■ **Written exercise**:
Convert every line of the listing below into a JSON list of strings, with one string for each line and blank lines omitted.

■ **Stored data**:
────────

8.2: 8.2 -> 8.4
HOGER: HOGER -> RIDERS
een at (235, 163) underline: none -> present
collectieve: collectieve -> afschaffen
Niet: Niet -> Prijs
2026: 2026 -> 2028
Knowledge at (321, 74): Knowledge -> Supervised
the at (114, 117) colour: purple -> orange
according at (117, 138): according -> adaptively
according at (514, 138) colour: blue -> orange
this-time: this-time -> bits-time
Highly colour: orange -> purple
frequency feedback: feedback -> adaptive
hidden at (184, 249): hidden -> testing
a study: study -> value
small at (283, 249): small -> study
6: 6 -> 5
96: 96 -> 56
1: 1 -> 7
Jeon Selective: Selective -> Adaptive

────────

■ **Answer to this task**:
[
  "8.2: 8.2 -> 8.4",
  "HOGER: HOGER -> RIDERS",
  "een at (235, 163) underline: none -> present",
  "collectieve: collectieve -> afschaffen",
  "Niet: Niet -> Prijs",
  "2026: 2026 -> 2028",
  "Knowledge at (321, 74): Knowledge -> Supervised",
  "the at (114, 117) colour: purple -> orange",
  "according at (117, 138): according -> adaptively",
  "according at (514, 138) colour: blue -> orange",
  "this-time: this-time -> bits-time",
  "Highly colour: orange -> purple",
  "frequency feedback: feedback -> adaptive",
  "hidden at (184, 249): hidden -> testing",
  "a study: study -> value",
  "small at (283, 249): small -> study",
  "6: 6 -> 5",
  "96: 96 -> 56",
  "1: 1 -> 7",
  "Jeon Selective: Selective -> Adaptive"
]